Le plus universel du nouveau flamenco est probablement le disque "Blues
de la Frontera" de son ex groupe "Pata Negra" qu'il formait avec
son frère Raimundo. Fils d'une dynastie de guitaristes et artistes variés,
ils ont grandi aux "Tres Mil". Depuis leur enfance où ils jouaient
dans la rue et passaient l'assiette aux touristes à Séville, ils
ont écouté Jimmy Hendrix et cette guitare là les "démange"
aussi. Ils ont baigné dans la génération du rock, pas seulement
du rock anglo saxon, mais du rock espagnol qui, dès les années
soixante, avait utilisé le flamenco de manière presque anecdotique.
Et dès l'adolescence Rafael et Raimundo jouaient aussi bien de la guitare
électrique américaine Fender Stratocaster que de la guitare sèche
des Hermanos Conde ou la Gerundina... De cette manière, ils échappaient
à l'orthodoxie et connectaient les nouvelles générations
gitanes et payas, flamencas ou rockeuses.
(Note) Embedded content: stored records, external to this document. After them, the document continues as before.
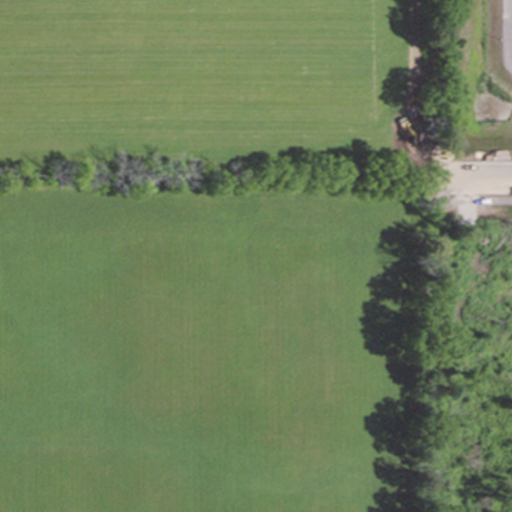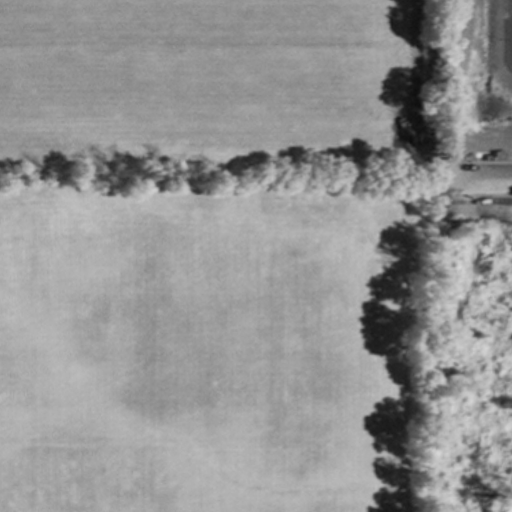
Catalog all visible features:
road: (483, 182)
road: (476, 201)
crop: (208, 249)
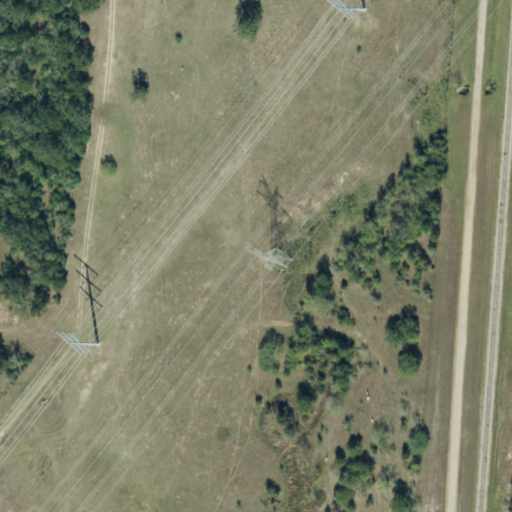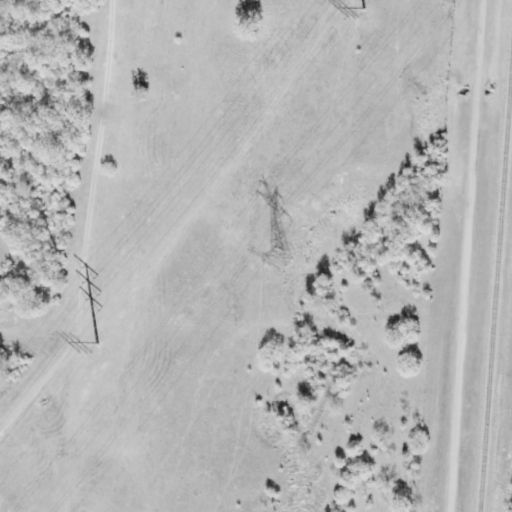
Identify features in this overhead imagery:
road: (467, 256)
power tower: (280, 259)
railway: (496, 302)
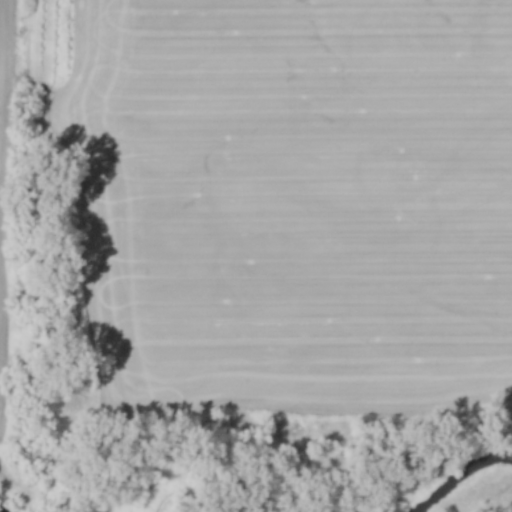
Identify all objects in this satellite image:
crop: (4, 183)
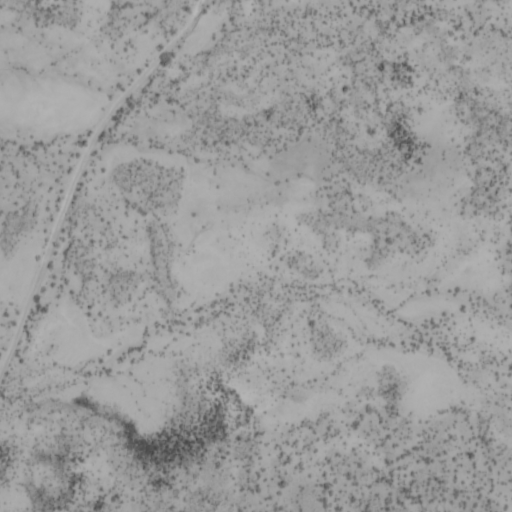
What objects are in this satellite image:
road: (82, 164)
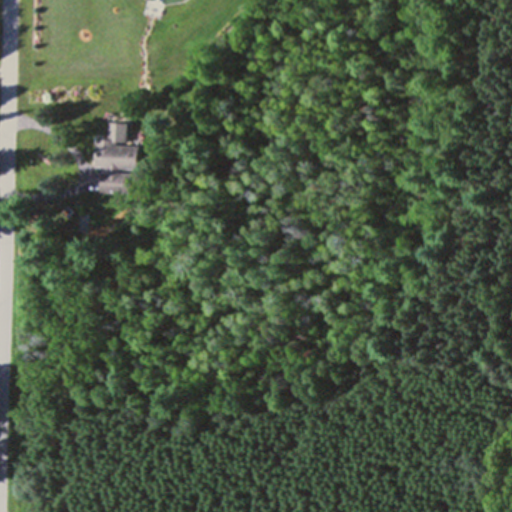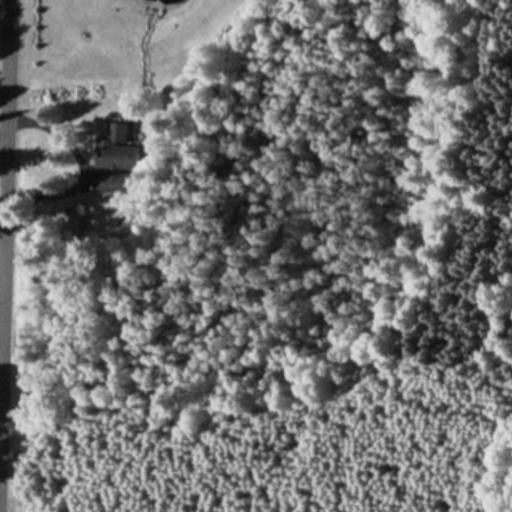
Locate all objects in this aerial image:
road: (4, 143)
building: (120, 161)
road: (6, 182)
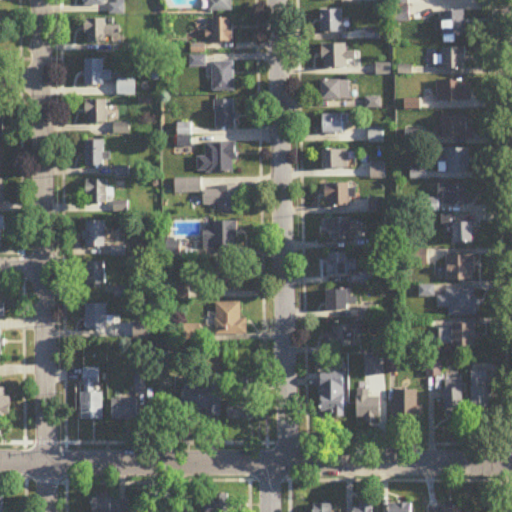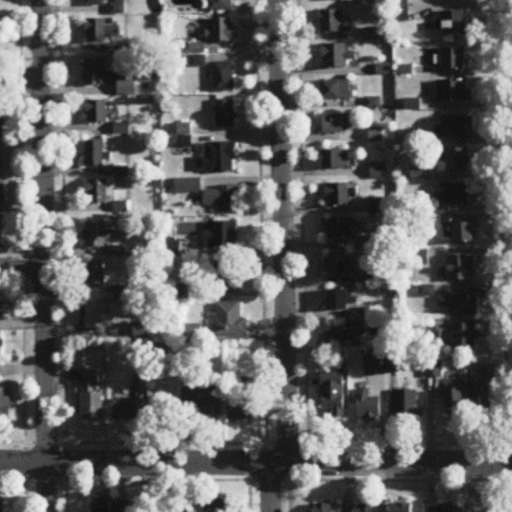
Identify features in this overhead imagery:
building: (334, 0)
building: (107, 5)
building: (218, 5)
building: (331, 22)
building: (452, 26)
building: (100, 30)
building: (222, 31)
building: (337, 56)
building: (453, 58)
building: (96, 72)
building: (223, 76)
road: (20, 81)
building: (336, 90)
building: (454, 91)
building: (97, 111)
building: (225, 114)
building: (338, 124)
building: (1, 127)
building: (456, 127)
building: (94, 152)
building: (218, 158)
building: (335, 159)
building: (1, 160)
building: (458, 161)
building: (187, 185)
building: (97, 192)
building: (1, 193)
building: (338, 194)
building: (454, 195)
building: (223, 198)
building: (2, 228)
building: (341, 229)
building: (456, 230)
building: (95, 234)
building: (222, 235)
road: (21, 255)
road: (62, 255)
road: (42, 256)
road: (284, 257)
building: (341, 265)
road: (21, 268)
building: (461, 268)
building: (96, 273)
building: (227, 275)
building: (121, 292)
building: (340, 299)
building: (459, 302)
building: (2, 308)
building: (96, 317)
building: (230, 320)
building: (345, 334)
building: (459, 336)
building: (1, 344)
building: (157, 354)
building: (91, 394)
building: (454, 397)
building: (333, 398)
building: (481, 398)
building: (201, 399)
building: (242, 399)
building: (4, 402)
building: (405, 404)
building: (368, 406)
building: (125, 409)
road: (32, 444)
road: (255, 467)
road: (32, 480)
building: (215, 503)
building: (1, 504)
building: (109, 505)
building: (399, 507)
building: (322, 508)
building: (364, 508)
building: (445, 509)
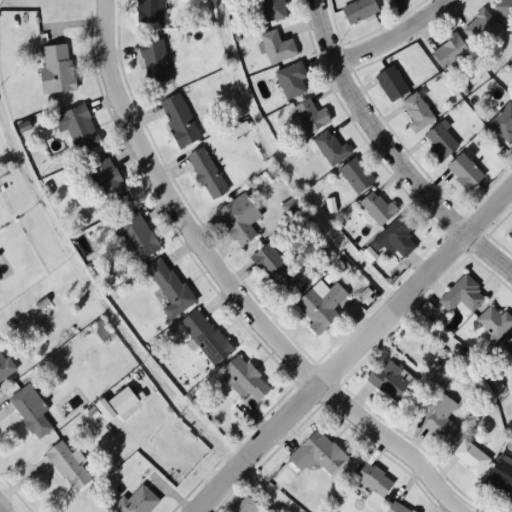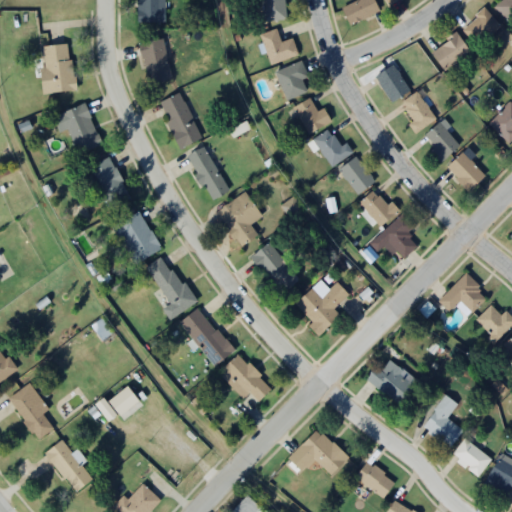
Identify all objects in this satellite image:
building: (389, 1)
building: (390, 1)
building: (504, 7)
building: (504, 8)
building: (150, 10)
building: (150, 10)
building: (272, 10)
building: (273, 10)
building: (358, 10)
building: (358, 10)
building: (480, 26)
building: (480, 27)
road: (386, 37)
building: (277, 46)
building: (277, 47)
building: (449, 52)
building: (449, 52)
building: (154, 60)
building: (154, 61)
building: (55, 68)
building: (56, 68)
building: (291, 79)
building: (291, 79)
building: (391, 82)
building: (391, 83)
building: (417, 111)
building: (417, 112)
building: (310, 114)
building: (310, 115)
building: (178, 119)
building: (179, 119)
building: (502, 122)
building: (503, 122)
building: (80, 127)
building: (80, 127)
building: (440, 141)
building: (441, 142)
building: (330, 147)
building: (331, 148)
road: (389, 155)
road: (285, 164)
building: (464, 170)
building: (464, 170)
building: (206, 172)
building: (206, 173)
building: (355, 175)
building: (355, 175)
building: (108, 181)
building: (109, 181)
building: (377, 207)
building: (377, 208)
building: (239, 218)
building: (239, 218)
building: (510, 236)
building: (510, 236)
building: (135, 237)
building: (136, 237)
building: (394, 237)
building: (395, 238)
building: (273, 268)
building: (273, 268)
building: (168, 286)
building: (169, 287)
road: (229, 289)
building: (462, 294)
building: (462, 295)
building: (320, 303)
building: (321, 303)
building: (494, 321)
building: (495, 321)
road: (123, 328)
building: (204, 336)
building: (205, 336)
building: (508, 345)
building: (508, 345)
road: (346, 350)
building: (7, 355)
building: (4, 366)
building: (243, 378)
building: (243, 378)
building: (392, 381)
building: (393, 381)
building: (125, 393)
building: (32, 402)
building: (30, 410)
building: (441, 421)
building: (442, 422)
building: (317, 452)
building: (317, 453)
building: (470, 457)
building: (68, 460)
building: (68, 465)
building: (373, 473)
building: (499, 474)
building: (499, 475)
building: (374, 479)
building: (136, 498)
building: (137, 500)
building: (248, 503)
building: (247, 506)
building: (397, 508)
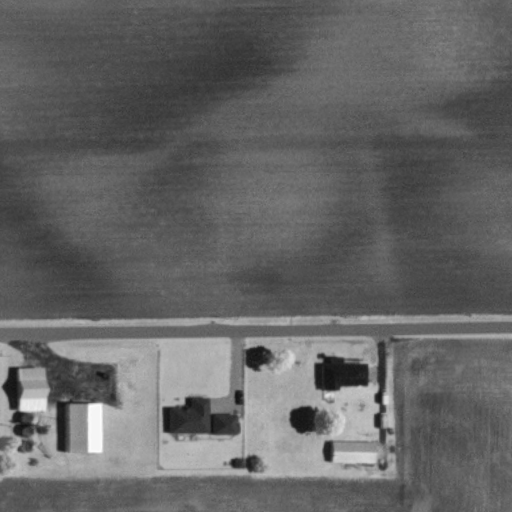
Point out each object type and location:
road: (256, 331)
building: (342, 373)
building: (29, 388)
building: (189, 416)
building: (223, 423)
building: (83, 427)
building: (352, 451)
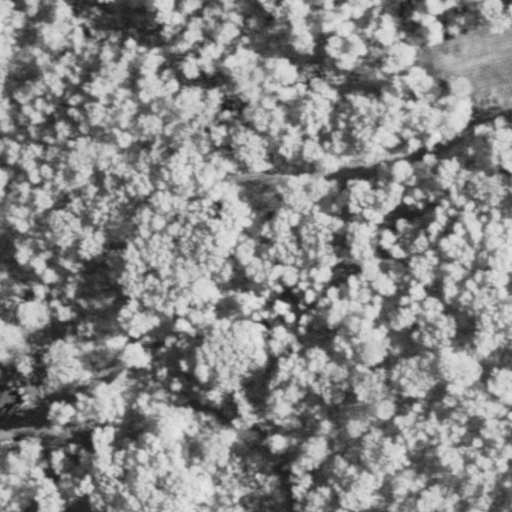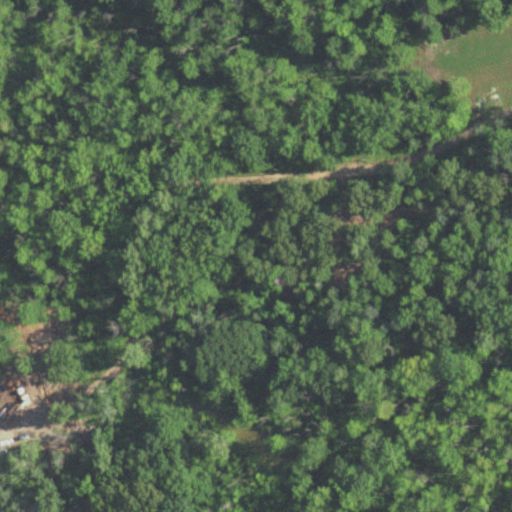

Imprévisibles, irréguliers
et chaotiques mais avec une force irrévérencieuse et un génie
en forme de duende, ils ont réussi l'union la plus profonde jusqu'à
aujourd'hui entre le blues et le flamenco et "Pata Negra" est entré
à jamais dans l'histoire.
Mais, victimes de leur propre marginalisation et du terrible destin des gitans
déracinés et entassés dans des cités de béton
aux périphéries des grandes villes, ils se sont séparés
pour des histoires de drogue et font carrière aujourd'hui chacun de leur
côté.
Rafael, qui traîne derrière lui une légende noire, proclame "Todo lo que me gusta es ilegal, es imoral o engorda" (tout ce que j'aime est illégal, immoral ou fait grossir).
Toujours impeccablement habillé avec ses chemises Moschino, ses gilets
en velours et ses cravates en soie, il a toujours été, aux dires
de sa mère, le plus flamenco de ses fils. Rafael est très attaché
à son quartier "Même si je devenais milliardaire, je garderais
toujours un coin ici. Nous les habitants des "Tres Mil" on est comme
les poissons: on a besoin de sortir la tête hors de l'eau mais très
vite on replonge
"
Rafael a enregistré deux disques en solitaire "Inspiración y Locura" et "Como una vara verde".